THE REQUEST —
Copy the listing below, substituting "view" for "pose" wherever it appears and leaving everything else as it is.

── INFORMATION SUPPLIED

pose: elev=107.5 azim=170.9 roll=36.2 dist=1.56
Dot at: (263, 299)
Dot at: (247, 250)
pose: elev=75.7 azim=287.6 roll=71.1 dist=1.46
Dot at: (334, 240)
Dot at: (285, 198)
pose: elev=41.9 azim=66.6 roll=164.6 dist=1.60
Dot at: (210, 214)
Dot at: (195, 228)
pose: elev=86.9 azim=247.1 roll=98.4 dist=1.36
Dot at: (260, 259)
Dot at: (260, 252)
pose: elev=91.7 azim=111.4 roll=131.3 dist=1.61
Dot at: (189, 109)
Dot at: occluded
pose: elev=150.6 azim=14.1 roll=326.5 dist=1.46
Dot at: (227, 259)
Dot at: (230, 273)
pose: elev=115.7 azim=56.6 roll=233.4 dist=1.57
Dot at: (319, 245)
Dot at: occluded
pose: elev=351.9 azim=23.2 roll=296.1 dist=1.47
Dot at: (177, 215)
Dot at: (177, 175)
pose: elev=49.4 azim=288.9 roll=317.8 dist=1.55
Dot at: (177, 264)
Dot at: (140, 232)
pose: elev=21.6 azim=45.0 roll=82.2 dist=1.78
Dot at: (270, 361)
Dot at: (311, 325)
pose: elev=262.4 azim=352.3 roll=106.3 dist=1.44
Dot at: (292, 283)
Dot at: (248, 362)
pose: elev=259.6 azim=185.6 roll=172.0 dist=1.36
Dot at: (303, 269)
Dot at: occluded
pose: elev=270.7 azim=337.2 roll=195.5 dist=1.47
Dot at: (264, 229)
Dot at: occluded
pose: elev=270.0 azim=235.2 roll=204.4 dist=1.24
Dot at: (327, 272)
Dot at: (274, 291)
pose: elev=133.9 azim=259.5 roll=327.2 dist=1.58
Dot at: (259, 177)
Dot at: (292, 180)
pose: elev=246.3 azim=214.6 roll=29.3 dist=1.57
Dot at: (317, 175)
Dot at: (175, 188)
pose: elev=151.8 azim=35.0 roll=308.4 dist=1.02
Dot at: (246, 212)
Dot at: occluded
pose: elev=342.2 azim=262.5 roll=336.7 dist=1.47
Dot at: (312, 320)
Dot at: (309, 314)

────

SOLUTION TO THIS PROBLEM —
view: elev=107.5 azim=170.9 roll=36.2 dist=1.56
Dot at: (263, 299)
Dot at: (247, 250)
view: elev=75.7 azim=287.6 roll=71.1 dist=1.46
Dot at: (334, 240)
Dot at: (285, 198)
view: elev=41.9 azim=66.6 roll=164.6 dist=1.60
Dot at: (210, 214)
Dot at: (195, 228)
view: elev=86.9 azim=247.1 roll=98.4 dist=1.36
Dot at: (260, 259)
Dot at: (260, 252)
view: elev=91.7 azim=111.4 roll=131.3 dist=1.61
Dot at: (189, 109)
Dot at: occluded
view: elev=150.6 azim=14.1 roll=326.5 dist=1.46
Dot at: (227, 259)
Dot at: (230, 273)
view: elev=115.7 azim=56.6 roll=233.4 dist=1.57
Dot at: (319, 245)
Dot at: occluded
view: elev=351.9 azim=23.2 roll=296.1 dist=1.47
Dot at: (177, 215)
Dot at: (177, 175)
view: elev=49.4 azim=288.9 roll=317.8 dist=1.55
Dot at: (177, 264)
Dot at: (140, 232)
view: elev=21.6 azim=45.0 roll=82.2 dist=1.78
Dot at: (270, 361)
Dot at: (311, 325)
view: elev=262.4 azim=352.3 roll=106.3 dist=1.44
Dot at: (292, 283)
Dot at: (248, 362)
view: elev=259.6 azim=185.6 roll=172.0 dist=1.36
Dot at: (303, 269)
Dot at: occluded
view: elev=270.7 azim=337.2 roll=195.5 dist=1.47
Dot at: (264, 229)
Dot at: occluded
view: elev=270.0 azim=235.2 roll=204.4 dist=1.24
Dot at: (327, 272)
Dot at: (274, 291)
view: elev=133.9 azim=259.5 roll=327.2 dist=1.58
Dot at: (259, 177)
Dot at: (292, 180)
view: elev=246.3 azim=214.6 roll=29.3 dist=1.57
Dot at: (317, 175)
Dot at: (175, 188)
view: elev=151.8 azim=35.0 roll=308.4 dist=1.02
Dot at: (246, 212)
Dot at: occluded
view: elev=342.2 azim=262.5 roll=336.7 dist=1.47
Dot at: (312, 320)
Dot at: (309, 314)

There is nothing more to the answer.